I’ve never seen my brother like this. Stressed out. Fearful. And I sure as hell don’t want to drag him into this mess.
“Who have you been talking to?” I ask.
“Does it matter? The Mayor. The Sheriff. They’re all freaking out. The city is crawling with Enforcers. It’s only a matter of time before they find you, before they all find you and back you into a corner.”
I imagine being surrounded by a bunch of elite soldiers, armed to the teeth with high-tech military grade weaponry. It sounds like a dream come true. A kind of fantasy where I get to kill a whole lot of people, completely guilt free.
“I can help you,” he says. “But we’re running out of time. The Sunspeeder is hidden in the Wasteland, at the old spot.”
My brother and I have a few secret places in the Wasteland. These places contain hidden treasure chests and caches of survival equipment. We are the only ones who know where they are buried. Some of them, most of them, you can only find with a GPS tracking device. Otherwise you could spend a lifetime looking for something buried in the Wasteland, in an endless desert, finding only dirt and sand.
The ‘old spot’ he’s referring to, is an old military style concrete bunker. I think it used to be a weapons and supply cache. Last used by the military during the Great Wars. Most of the bunker is buried, swallowed by the Wasteland. Only a small door is visible, and it’s only visible if you know where to look. And only if you know what you’re looking for.

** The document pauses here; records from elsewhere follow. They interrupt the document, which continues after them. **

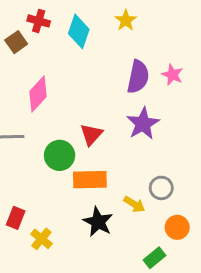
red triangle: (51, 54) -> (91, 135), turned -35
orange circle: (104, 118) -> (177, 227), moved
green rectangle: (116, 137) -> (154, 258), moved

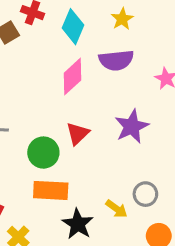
purple semicircle: (138, 77) -> (116, 60), moved, turned 68
pink diamond: (38, 94) -> (73, 77), moved
orange rectangle: (90, 180) -> (51, 190), moved

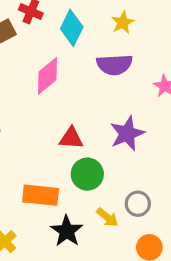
pink diamond: (73, 77) -> (47, 76), moved
red triangle: (78, 134) -> (71, 138), turned 45
green circle: (43, 153) -> (87, 174), moved

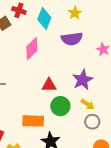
yellow arrow: (107, 217) -> (88, 104), moved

I take the keys to the Sunspeeder and I lie. I tell him I’ll go. I’ll go all the way to the Narrow Canyon. I tell him they’ll never find me in the maze of tunnels and caves and canyon walls. This is what he wants to hear. I don’t know if he believes me or not. He can usually tell when I’m lying.
He’s about to say something, probably something about how he doesn’t believe me, but then the lights go out. And the entire Library falls into darkness. My brother takes out a flashlight with a red light filter. My brother is prepared because he’s always prepared.
Tiny emergency lights built into the floor show the way out, back the way I came in.
“They’re here,” he whispers. “I told Meryl to cut the lights when they arrived.”
“Who’s here?”
“The Enforcers. The Overseer.”
“You really think they sent an Overseer?”
“Yes. I do.”
My brother is not messing around. Not that I am either. I’m in this to the end. The very end. I’m ready to kill as many of these bastards as it takes.
“Do you need your gun back?” I ask.
I open my jacket to show him my arsenal.
Two handguns.
The rapid fire.
“Jesus Christ,” my brother whispers in absolute disbelief. “Where…” He is about to ask me where I got them. But he figures it out. He waves the question away. “I don’t want to know.”